Wilson High teacher checks Jeopardy off his bucket list
Wilson High School social studies teacher Scott Montanaro has watched Jeopardy since his youth. He considers himself a trivia buff and has spent many nights matching wits with fellow mavens at The Conquistador Lounge's trivia night. And when he watches Jeopardy on television, he says he answers the majority of questions correctly.
But as Montanaro learned in March, answering questions is much easier from his couch than in a Hollywood studio surroudned by an audience and face-to-face with Alex Trabek. Still, Montanaro delivered a respectable performance during his time on Jeopardy and won some money to boot.
Montanaro was selected to compete against 14 other teachers from across the United States in the Jeopardy Teachers Tournament. He reached the semifinals, won $10,000 personally and received a $2,500 for his classroom. The tournament aired in mid-May.
"My heart was racing," Montanaro says. "It was a surreal experience."
Montanaro took an online Jeopardy contestant test last year and was selected to attend an audition in Seattle last summer. The audition included a written quiz, a mock round of Jeopardy and a mock interview.
Montanaro says the central point of the audition wasn't to determine which prospective contestants were the most knowledgeable.
"They told us at that point that they are trying to see if you are at all comfortable on camera and with the spotlight shining on you, not the smartest but who would make decent TV, who would feel comfortable playing the game and talking about themselves," he says.
Montanaro left the audition not expecting to be one of the few hundred people selected out of the thousands of auditioners.
But sure enough, one day during class, he received a coy voicemail from a Jeopardy employee. And after a 10-minute conversation, Montanaro learned that he would be headed to Los Angeles for the teacher's tournament.
"I was excited," Montanaro says. "It's sort of been a bucket list goal of mine."
During the competition, Montanaro found out that many of the contestants prepared vigorously for their 15 minutes of fame. But with a 7-month-old baby at home, Montanaro's studying consisted of watching a couple episodes of Jeopardy per week.
"It was not the most opportune time to learn that you are going to be a contestant on Jeopardy," Montanaro says.
Nevertheless, Montanaro did well in his quarterfinal round, dominating the Spanish literature category and taking a lead late in the round. But he was unable to pull the trigger on a question about opera, even though the answer came to him moments later.
He wound up placing second out of three competitors, but still earned a spot in the semifinals by accumulating one of the highest totals of second place finishers.
But in the semifinals, he fell behind quickly. And after betting substantially on a daily double, he did not answer the question correctly — nullifying any chance of a comeback.
"I didn't get in a groove with the buzzer," Montanaro says of his semifinals performance. "So much of it is getting in the right time for when to buzz in."
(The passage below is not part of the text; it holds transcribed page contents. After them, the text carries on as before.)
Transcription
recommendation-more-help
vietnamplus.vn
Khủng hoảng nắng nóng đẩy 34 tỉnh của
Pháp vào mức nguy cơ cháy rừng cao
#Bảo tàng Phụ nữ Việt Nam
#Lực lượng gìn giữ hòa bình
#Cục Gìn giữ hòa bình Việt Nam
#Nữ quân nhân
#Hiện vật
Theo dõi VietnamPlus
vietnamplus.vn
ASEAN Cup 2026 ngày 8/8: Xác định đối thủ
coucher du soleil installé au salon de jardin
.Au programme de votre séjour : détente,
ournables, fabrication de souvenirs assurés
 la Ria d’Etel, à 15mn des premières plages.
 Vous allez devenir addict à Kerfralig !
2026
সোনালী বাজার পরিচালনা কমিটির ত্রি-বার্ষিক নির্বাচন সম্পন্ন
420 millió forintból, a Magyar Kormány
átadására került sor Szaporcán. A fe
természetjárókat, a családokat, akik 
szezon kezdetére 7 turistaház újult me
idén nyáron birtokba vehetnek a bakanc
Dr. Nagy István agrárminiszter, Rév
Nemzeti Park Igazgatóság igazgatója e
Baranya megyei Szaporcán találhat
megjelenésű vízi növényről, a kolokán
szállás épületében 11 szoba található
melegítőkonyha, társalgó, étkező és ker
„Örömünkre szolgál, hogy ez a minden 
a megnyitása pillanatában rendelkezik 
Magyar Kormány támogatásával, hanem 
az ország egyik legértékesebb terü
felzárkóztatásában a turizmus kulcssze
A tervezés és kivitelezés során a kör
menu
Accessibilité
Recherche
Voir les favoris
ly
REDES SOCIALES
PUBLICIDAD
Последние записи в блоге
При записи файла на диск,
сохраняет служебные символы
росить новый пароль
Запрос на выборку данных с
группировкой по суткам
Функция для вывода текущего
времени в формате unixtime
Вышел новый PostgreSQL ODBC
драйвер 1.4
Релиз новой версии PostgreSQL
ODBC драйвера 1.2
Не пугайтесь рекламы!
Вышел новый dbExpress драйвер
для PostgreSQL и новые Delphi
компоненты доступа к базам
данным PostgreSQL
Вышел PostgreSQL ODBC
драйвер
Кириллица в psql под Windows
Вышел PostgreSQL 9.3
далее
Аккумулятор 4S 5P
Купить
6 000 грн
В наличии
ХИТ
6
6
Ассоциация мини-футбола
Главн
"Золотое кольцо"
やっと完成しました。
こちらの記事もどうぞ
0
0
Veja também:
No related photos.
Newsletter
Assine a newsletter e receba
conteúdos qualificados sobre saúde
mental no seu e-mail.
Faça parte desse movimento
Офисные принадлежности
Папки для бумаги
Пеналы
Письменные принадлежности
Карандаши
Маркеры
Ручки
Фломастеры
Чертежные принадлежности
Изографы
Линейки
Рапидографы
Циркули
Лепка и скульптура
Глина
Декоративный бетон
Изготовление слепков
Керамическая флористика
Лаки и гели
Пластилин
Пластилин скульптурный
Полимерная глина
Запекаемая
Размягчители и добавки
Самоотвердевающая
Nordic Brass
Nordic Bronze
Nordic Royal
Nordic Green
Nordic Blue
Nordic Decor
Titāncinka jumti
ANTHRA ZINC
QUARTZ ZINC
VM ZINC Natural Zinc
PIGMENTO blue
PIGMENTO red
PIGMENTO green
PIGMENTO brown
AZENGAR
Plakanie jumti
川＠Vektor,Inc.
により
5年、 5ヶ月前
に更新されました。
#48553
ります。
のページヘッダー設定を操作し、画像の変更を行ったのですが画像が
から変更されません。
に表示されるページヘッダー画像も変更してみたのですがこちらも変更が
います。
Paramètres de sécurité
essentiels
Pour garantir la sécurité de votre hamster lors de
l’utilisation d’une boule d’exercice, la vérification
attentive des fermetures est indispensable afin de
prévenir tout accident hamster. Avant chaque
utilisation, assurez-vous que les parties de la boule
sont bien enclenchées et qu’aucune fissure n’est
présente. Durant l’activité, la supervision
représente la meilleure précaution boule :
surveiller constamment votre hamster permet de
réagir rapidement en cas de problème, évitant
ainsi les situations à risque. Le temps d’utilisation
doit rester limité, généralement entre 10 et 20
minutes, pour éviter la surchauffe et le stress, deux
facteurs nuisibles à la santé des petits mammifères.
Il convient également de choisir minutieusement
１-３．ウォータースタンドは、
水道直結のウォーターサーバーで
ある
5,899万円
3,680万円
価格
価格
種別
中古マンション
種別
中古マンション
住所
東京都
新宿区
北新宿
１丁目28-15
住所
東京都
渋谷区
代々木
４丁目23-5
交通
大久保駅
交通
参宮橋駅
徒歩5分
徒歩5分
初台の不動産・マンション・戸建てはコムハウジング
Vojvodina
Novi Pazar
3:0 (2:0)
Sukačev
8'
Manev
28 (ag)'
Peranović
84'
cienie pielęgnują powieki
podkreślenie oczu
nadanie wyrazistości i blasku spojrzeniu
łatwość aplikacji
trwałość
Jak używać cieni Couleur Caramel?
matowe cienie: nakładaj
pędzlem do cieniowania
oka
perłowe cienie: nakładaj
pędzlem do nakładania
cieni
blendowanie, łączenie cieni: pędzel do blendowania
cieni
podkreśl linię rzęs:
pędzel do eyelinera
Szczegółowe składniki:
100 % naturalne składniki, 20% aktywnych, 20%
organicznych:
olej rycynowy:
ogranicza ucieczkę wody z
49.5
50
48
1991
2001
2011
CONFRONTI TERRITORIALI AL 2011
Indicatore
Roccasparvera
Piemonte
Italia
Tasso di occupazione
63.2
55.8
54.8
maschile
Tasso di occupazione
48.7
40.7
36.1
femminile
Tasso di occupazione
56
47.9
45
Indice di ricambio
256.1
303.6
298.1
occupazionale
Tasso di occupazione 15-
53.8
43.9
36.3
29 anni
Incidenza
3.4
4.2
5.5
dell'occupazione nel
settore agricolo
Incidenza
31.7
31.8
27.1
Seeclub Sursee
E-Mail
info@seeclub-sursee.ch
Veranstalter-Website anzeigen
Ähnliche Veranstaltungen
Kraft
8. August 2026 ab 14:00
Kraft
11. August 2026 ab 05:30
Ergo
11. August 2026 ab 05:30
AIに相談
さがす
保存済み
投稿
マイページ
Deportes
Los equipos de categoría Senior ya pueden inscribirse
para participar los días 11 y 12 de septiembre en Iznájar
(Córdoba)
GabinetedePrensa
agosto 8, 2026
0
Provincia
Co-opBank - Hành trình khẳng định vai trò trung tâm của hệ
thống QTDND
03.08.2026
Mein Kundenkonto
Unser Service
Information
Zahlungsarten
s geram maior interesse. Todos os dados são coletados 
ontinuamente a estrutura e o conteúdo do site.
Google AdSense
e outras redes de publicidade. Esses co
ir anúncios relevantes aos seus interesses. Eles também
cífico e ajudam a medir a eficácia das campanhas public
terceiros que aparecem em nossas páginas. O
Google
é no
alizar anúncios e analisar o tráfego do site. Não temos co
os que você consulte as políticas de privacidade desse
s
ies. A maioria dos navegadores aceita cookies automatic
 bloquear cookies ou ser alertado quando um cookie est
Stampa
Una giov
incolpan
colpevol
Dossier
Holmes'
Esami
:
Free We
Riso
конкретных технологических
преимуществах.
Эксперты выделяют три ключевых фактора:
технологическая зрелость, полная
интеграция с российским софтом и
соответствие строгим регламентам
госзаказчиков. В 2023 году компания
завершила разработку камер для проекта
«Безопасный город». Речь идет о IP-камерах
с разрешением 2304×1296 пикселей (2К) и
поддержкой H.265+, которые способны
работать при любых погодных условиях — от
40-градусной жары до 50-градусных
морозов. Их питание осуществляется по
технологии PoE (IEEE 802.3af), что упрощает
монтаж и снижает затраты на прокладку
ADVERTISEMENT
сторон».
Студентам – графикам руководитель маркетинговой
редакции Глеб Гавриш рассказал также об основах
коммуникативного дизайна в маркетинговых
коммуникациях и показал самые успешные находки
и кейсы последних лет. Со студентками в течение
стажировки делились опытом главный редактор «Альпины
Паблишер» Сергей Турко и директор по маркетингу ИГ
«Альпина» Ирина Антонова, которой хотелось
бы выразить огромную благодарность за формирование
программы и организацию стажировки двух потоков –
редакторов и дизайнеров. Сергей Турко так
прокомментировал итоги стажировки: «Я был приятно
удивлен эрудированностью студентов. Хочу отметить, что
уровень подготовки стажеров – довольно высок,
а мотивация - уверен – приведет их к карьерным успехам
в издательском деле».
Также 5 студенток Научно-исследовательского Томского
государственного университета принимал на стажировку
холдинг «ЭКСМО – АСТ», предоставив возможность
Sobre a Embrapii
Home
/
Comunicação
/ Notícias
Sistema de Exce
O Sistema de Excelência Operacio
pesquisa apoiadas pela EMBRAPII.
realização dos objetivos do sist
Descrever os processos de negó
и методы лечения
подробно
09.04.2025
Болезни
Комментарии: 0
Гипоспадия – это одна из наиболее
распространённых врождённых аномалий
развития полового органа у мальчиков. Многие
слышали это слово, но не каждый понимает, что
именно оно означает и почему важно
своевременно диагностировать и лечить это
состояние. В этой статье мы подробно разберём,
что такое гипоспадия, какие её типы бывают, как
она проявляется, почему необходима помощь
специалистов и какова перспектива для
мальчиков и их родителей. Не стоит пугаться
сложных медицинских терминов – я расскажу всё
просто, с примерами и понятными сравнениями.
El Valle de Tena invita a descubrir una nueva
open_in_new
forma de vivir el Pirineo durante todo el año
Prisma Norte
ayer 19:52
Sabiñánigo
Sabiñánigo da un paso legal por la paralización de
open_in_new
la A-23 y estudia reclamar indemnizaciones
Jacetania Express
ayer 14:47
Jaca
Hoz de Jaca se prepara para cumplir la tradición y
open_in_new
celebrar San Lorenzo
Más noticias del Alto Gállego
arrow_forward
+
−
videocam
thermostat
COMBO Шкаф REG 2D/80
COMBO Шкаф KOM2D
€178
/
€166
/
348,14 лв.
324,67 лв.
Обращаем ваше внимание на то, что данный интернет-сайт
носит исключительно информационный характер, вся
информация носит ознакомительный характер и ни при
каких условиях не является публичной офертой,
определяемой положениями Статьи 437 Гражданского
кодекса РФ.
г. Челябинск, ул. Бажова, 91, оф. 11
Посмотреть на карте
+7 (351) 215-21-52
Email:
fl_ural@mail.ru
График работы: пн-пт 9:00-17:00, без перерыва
Montanaro teaches world history and psychology but did not receive any questions in his areas of expertise, though his previous role as a Spanish teacher helped him considerably in the Spanish literature category.
Each episode takes 40 minutes to film, and Montanaro says it flies by quickly and he's since forgotten much of the experience. But he enjoyed his time behind the contestant panel.
"The whole time I thought 'This is fun. This is a once in a lifetime opportunity. This is cool and if I win some money that's icing on the cake,'" he says.
The experience also gave Montanaro a behind-the-scenes look at the production of Jeopardy. He learned that a consulting firm determines which questions will be asked during a round — and that contestants are doused with makeup before airings.
"I was completely unprepared as far as face wash or makeup remover," Montanaro says. "So I had this thick layer of makeup on and no way to get it off."
Montanaro says he didn't interact much with Trabek off-air, but enjoyed talking with him in person and watching him interact with the audience in between episodes.
"He's a Hollywood guy. Jeopardy is his personal fiefdom," Montanaro says. "He runs the show. It's pretty interesting to see him in person."
Montanaro says he will use the $10,000 check to contribute to his child's college and daycare funds, and he's considering using the $2,500 to pay for podcast equipment for his world history class.
Montanaro was contractually obligated to keep information about the tournament under wraps until the showings aired. So in the weeks after returning from Los Angeles and leading up to the airing, he had to stay mum even as students and fellow teachers tried to prod him into divulging how he performed.
"It's a big joke that I can't tell them how I did," he says.
Mantanaro recommends the experience to other Jeopardy-aficionados.
"If there are people out there who watch the show and think it would be fun to be a contestant, they should take the online test," he says. "I never thought that I'd get on, and I got on."